From DoThreadFunc(), we can access the class members directly. This will make the code look more readable without unwanted ->s

C++ #24

136. Declare a Template Specialization as a Friend of a Class Template
You can declare a template specialization as a friend of a class template. In this example, the class template Vector declares the specialization C<void*> as its friend:

template <class T> class C{/*...*/};
template <class T> class Vector
{
public:
//...
friend class C<void*>; //other specializations are not friends of Vector
};
Each specialization of Vector has the specialization C<void*> as a friend. Note, however, that other specializations of the class template C, for instance C<int>, C<bool> etc., are not friends of Vector.
137. Using dynamic_cast
You can apply operator dynamic_cast only to polymorphic objects (a polymorphic object is one that has at least one virtual member function). This is a requirement of the C++ standard. There are two reasons for this restriction. In order to perform a dynamic cast, the implementation needs to access the runtime type information of the object to which dynamic_cast is applied. This information is retrieved through the object's vptr, and as you probably know, only polymorphic objects have a vptr. However, there's another reason for this restriction—a philosophical one: the type of a non-polymorphic object is static and can be determined at compile time. Therefore, there's not much point in generating runtime type information for non-polymorphic objects in the first place. Note also that some compilers require that you switch on a compiler option in order to enable RTTI support.
138. How Many Member Functions Can a Class Contain?
The C++ standard doesn't specify the maximal number of member functions that a class can have. However, it recommends that it be 4096. Normally, classes don't have more than 15-25 member functions so you never care about this upper limit. However, people who migrate from C to C++ sometimes group a bunch of legacy C functions under a single class. In a recently posted message on one of the C++ newsgroups, a reader complained that his compiler crashed because he tried to compile a class with 2500 (!) member functions in it. Seemingly, this number doesn't exceed the upper limit recommended in the C++ standard. The problem, however, is that debuggers need to store debugging information on every class member. When the number of members is so high, the compiler crashes.

== Required actions ==
[1] List the headings of all the numbered tips in the C++ tips text.
[2] Write the next part of the C++ tips text, starting right after its final sentence.
The entries placed after the C++ tips play no part in this work.

== Supplied records ==
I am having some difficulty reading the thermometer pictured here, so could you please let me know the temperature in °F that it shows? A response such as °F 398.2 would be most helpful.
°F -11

...

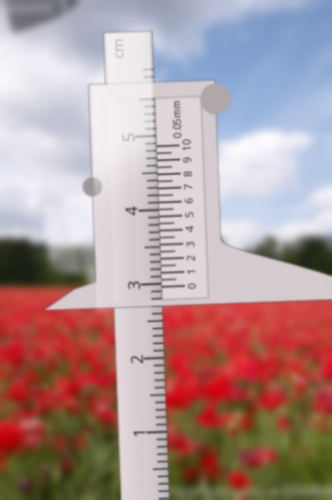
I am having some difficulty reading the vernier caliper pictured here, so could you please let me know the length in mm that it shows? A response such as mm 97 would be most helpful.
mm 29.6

== Written responses ==
[1]
136. Declare a Template Specialization as a Friend of a Class Template
137. Using dynamic_cast
138. How Many Member Functions Can a Class Contain?

[2]
139. Helper Functions
The interface of a class consists of its public members. Usually, private members represent implementation details and are not exposed to other classes and users. Private members can be member functions, not just data members. When is it useful to declare member functions private? Suppose you have a multimedia player class whose public member functions, e.g., play(), zoom() and stop(), call internal member functions, or helper functions, that take care of internal operations such as managing memory buffers, threads and files. These internal operations are not supposed to be used by any other classes or users because they are highly specialized and deal with low-level facilities such as physical devices and memory pages. As you can see these helper functions can vary with each new release or port to another platform. Therefore, they are declared private. Another example, Shape::Draw() can call low-level, platform-dependent functions that initialize screen drivers and define a client area. Declare such internal members private if they are meant to be used only in class Shape.
140. Creating Classes Dynamically
One reader posted the following question: "I have two classes that have the same member functions and data members. However, the member functions perform different operations. Why can't I do something like this:"

void* pCls;

if (cond == true)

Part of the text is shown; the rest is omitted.